Fulcrum identification

I’ve been a bit challenged lately. Last week when I sent out my summary email to the team of progress over the week, I stated at the top “my head hurts, I think that’s it”. I’m still in the phase of I know that I don’t know, but I think it’s now in the whole how come I don’t know and when will I know or am I never going to know because those who know, don’t want me to know, or alternatively, don’t know themselves, they just keep moving forward because that’s a good option. But then, if they don’t know, how do they know it’s forwards?

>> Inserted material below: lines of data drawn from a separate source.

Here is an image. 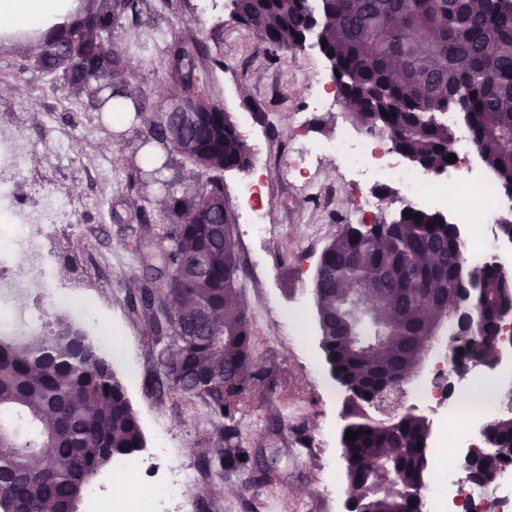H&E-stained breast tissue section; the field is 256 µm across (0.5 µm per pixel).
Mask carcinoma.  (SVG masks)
Masks as SVG:
<instances>
[{
	"instance_id": "carcinoma-1",
	"label": "carcinoma",
	"mask_w": 512,
	"mask_h": 512,
	"mask_svg": "<svg viewBox=\"0 0 512 512\" xmlns=\"http://www.w3.org/2000/svg\"><path fill=\"white\" fill-rule=\"evenodd\" d=\"M231 5L233 22L274 52L316 41L330 71H339V99L360 126L386 135L426 172L448 170L453 134L439 115L457 113L496 184L512 196V150L501 147L512 140V0ZM130 11L137 12L134 0H92L75 23L47 34L34 69L99 107L100 92L126 65L114 34ZM204 50L195 38L166 45L171 95L194 94L201 112L185 122L163 109L149 135L208 179L192 195L166 183L170 223L152 237L159 287L139 289V301L160 345L155 385L199 399L222 422V447L208 456L222 475L250 461L238 440L239 406L268 398L275 385L254 356L220 176L246 169L249 148L231 115L202 92ZM464 296V307L482 318L481 335H466L461 320L448 330L449 342L461 364L490 363L497 317L512 307V277L493 260L468 267L458 225L426 207L403 204L373 235L348 223L323 250L314 281L321 347L332 377L350 390L343 431H362L341 439L356 490L351 512H422L415 492L434 470L427 420L414 409L379 411L373 398L380 385L420 366L423 345L443 329L445 305ZM355 300L367 302L361 317L351 310ZM485 430L498 452L477 457L480 484L494 480L500 456L512 457V416L489 419ZM144 443L123 381L79 327L58 320L35 341L0 336V512H78L93 475Z\"/></svg>"
}]
</instances>
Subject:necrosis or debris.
<instances>
[{
  "mask_svg": "<svg viewBox=\"0 0 512 512\" xmlns=\"http://www.w3.org/2000/svg\"><path fill=\"white\" fill-rule=\"evenodd\" d=\"M320 153L335 155L343 167L357 174L397 185L405 197L422 205L452 206L457 223L481 225L498 221L499 193L485 176L469 171L445 178L417 175L403 165L384 136L366 133L358 137L343 124L335 138L297 149L288 167L303 169ZM23 154L21 142L0 132V209L8 212L12 226L8 241L0 242V262L11 259L19 250L27 258L22 270L8 277L0 276V331L14 336H36L44 328L42 318L12 308L11 299L19 292L29 296L51 293L53 305L68 309L72 317L90 327H98L91 304L56 280L57 258L45 245L56 219L66 213L65 204L56 201L44 210L31 212L14 207L11 202ZM494 386L492 376L482 374L448 396L436 395L431 389L418 392L424 406L440 412L442 430L433 452L435 460L455 457L462 449L474 446L478 421L500 412ZM124 471L128 483L123 495L111 493V478L107 475L89 484L87 512H180L188 500L193 476L187 468L172 466L152 475L142 464L131 462ZM492 497L496 498L500 512H512V462L503 466L491 489L450 479L442 471L426 490L429 512H487V502Z\"/></svg>",
  "mask_w": 512,
  "mask_h": 512,
  "instance_id": "necrosis-or-debris-1",
  "label": "necrosis or debris"
}]
</instances>
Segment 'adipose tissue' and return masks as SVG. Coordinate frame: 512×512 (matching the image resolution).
Wrapping results in <instances>:
<instances>
[{
  "mask_svg": "<svg viewBox=\"0 0 512 512\" xmlns=\"http://www.w3.org/2000/svg\"><path fill=\"white\" fill-rule=\"evenodd\" d=\"M77 0H0V45L20 49L28 33L69 22Z\"/></svg>",
  "mask_w": 512,
  "mask_h": 512,
  "instance_id": "ef3b65f1",
  "label": "adipose tissue"
}]
</instances>
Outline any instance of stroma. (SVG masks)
Segmentation results:
<instances>
[{"label":"stroma","mask_w":512,"mask_h":512,"mask_svg":"<svg viewBox=\"0 0 512 512\" xmlns=\"http://www.w3.org/2000/svg\"><path fill=\"white\" fill-rule=\"evenodd\" d=\"M136 22L127 23L114 43L127 61L125 78L142 89L152 105L166 103V56L159 33L193 37L206 46L200 60L201 84L211 101L233 120L249 117L242 135L253 153L244 170L224 173V203L243 254L242 295L254 336L256 357L274 371L278 392L267 402L249 399L239 411V433L249 452L275 461L271 481L253 469L217 474L204 451L217 440L215 422L204 405L168 392H156L151 326L131 296L154 272L139 248L141 216L153 228L167 221L158 205L163 191L146 173L142 150L148 129L115 132L85 97L65 92L59 82L33 67L34 47L0 46V130L22 140L17 189L19 206L38 210L64 200L68 213L57 225L52 247L58 279L83 294L119 344L109 359L125 383L147 442L158 428L171 430L179 452L174 461L197 469L202 478L189 490L193 512H345L349 496L341 446L345 392L331 377L320 347L313 280L325 247L347 224L352 185L335 158L317 173V194L288 180V149L335 136L336 111L315 112L307 105L306 78L327 70L315 48L270 53L257 35L230 18V0L202 9L200 0H147ZM265 174L264 204L271 237H252L244 222L248 209L240 187ZM262 264H253V256ZM297 311L300 327L286 329L283 310ZM334 462L324 474V458ZM335 493L318 498L324 477Z\"/></svg>","instance_id":"stroma-1"}]
</instances>
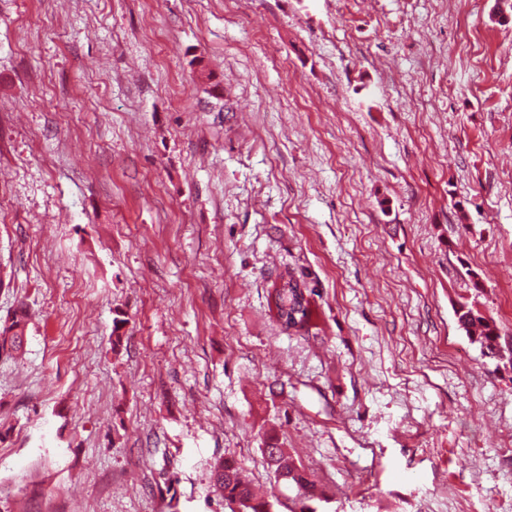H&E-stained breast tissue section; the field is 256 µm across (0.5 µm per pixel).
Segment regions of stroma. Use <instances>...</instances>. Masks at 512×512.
<instances>
[{"mask_svg":"<svg viewBox=\"0 0 512 512\" xmlns=\"http://www.w3.org/2000/svg\"><path fill=\"white\" fill-rule=\"evenodd\" d=\"M469 268L511 347L512 0H0V512L289 498L270 431L325 512H512ZM302 289L310 294L312 293V289L301 288L300 283L292 277L279 287L273 288L271 293V311H277L278 314L287 313L289 316L291 312L297 313L296 318L287 321L286 329L292 327L303 328L311 319V302L308 299H304ZM28 313L21 308L14 315L0 325V353L9 356L18 354L23 350L26 342ZM214 482L230 512H272L268 498L259 496L242 476L241 466L233 459L219 462L214 469ZM239 501V511L235 506Z\"/></svg>","mask_w":512,"mask_h":512,"instance_id":"1","label":"stroma"}]
</instances>
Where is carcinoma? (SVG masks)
Masks as SVG:
<instances>
[{"label": "carcinoma", "instance_id": "carcinoma-1", "mask_svg": "<svg viewBox=\"0 0 512 512\" xmlns=\"http://www.w3.org/2000/svg\"><path fill=\"white\" fill-rule=\"evenodd\" d=\"M474 299L458 304L456 315L459 327L470 341L479 345L483 355L507 360L512 364V349L503 355L501 335L493 317L483 311L477 297L483 291L479 274L467 272ZM271 305L279 313H297V317L287 321V328L305 327L312 316L310 300L302 295L301 285L294 278L287 279L273 289ZM28 313L20 309L0 325V353L18 354L26 342ZM268 464L273 470L276 483L286 488L296 489L294 504L297 512H318L315 503L326 501L324 492L313 476L305 468L295 463L284 448L270 446L264 449ZM214 482L230 512H272L268 498L256 494L242 476L241 466L233 459L219 462L214 469Z\"/></svg>", "mask_w": 512, "mask_h": 512}]
</instances>
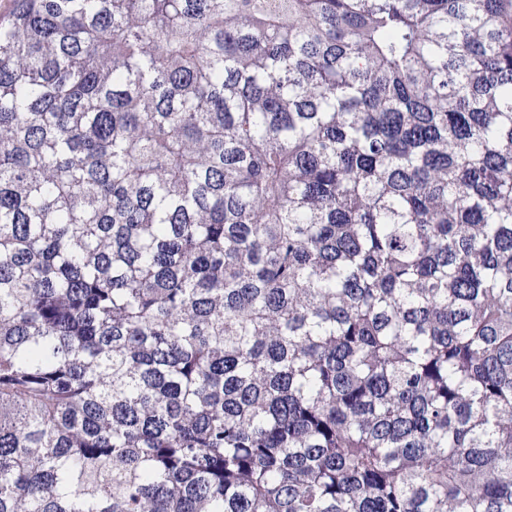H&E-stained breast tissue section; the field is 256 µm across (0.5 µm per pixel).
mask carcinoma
<instances>
[{
    "instance_id": "obj_1",
    "label": "carcinoma",
    "mask_w": 512,
    "mask_h": 512,
    "mask_svg": "<svg viewBox=\"0 0 512 512\" xmlns=\"http://www.w3.org/2000/svg\"><path fill=\"white\" fill-rule=\"evenodd\" d=\"M0 512H512V0H15Z\"/></svg>"
}]
</instances>
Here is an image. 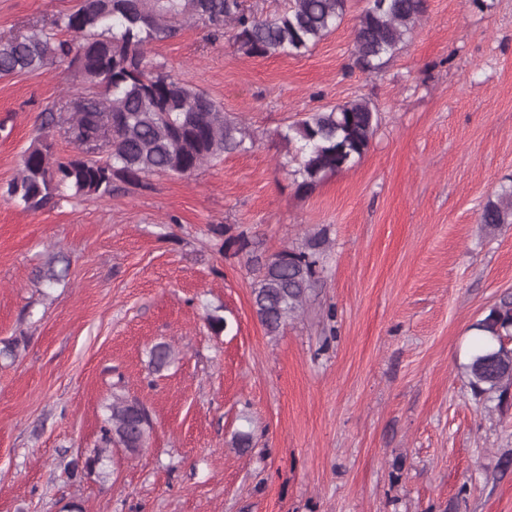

Confused? Me too. I’ve had a very large range of administration experience. I used to be at one end of the spectrum where the rules were followed at all cost. I have seen some operate as if the rules don’t even exist. I think in the middle is the balance. I just don’t know where it is. I’ve spent most of my working life trying to find it.

Now I think I’ve realised it is different every time. For one person in one situation the balance will be in place ‘X’. But for that same person in a different situation it might be ‘Y’, or a different person in the same situation will be ‘Z’. In order to stop my head hurting I think I need to realise that it doesn’t matter where everyone else is, it matters where I am. What can I live with? What can I accept as the balance?

For this project, I am seeing so many sides of the experience it is mind boggling. And yet inspiring. I am seeing everyone searching for their fulcrum and more interestingly, unlike some other places I’ve worked, the search is happening. People do want to find that balance between outcome and administration. Following the rules and bending them to meet the best outcome they can. When I think of people in this way it makes it easier to work to their balance, not mine. Maybe it’s not that I need to focus on what I can live with, but how I can help others live with their choice?

Who knew this would be the best job ever? After all, how many jobs do you have in your life that make you think really hard about yourself and who you want to be?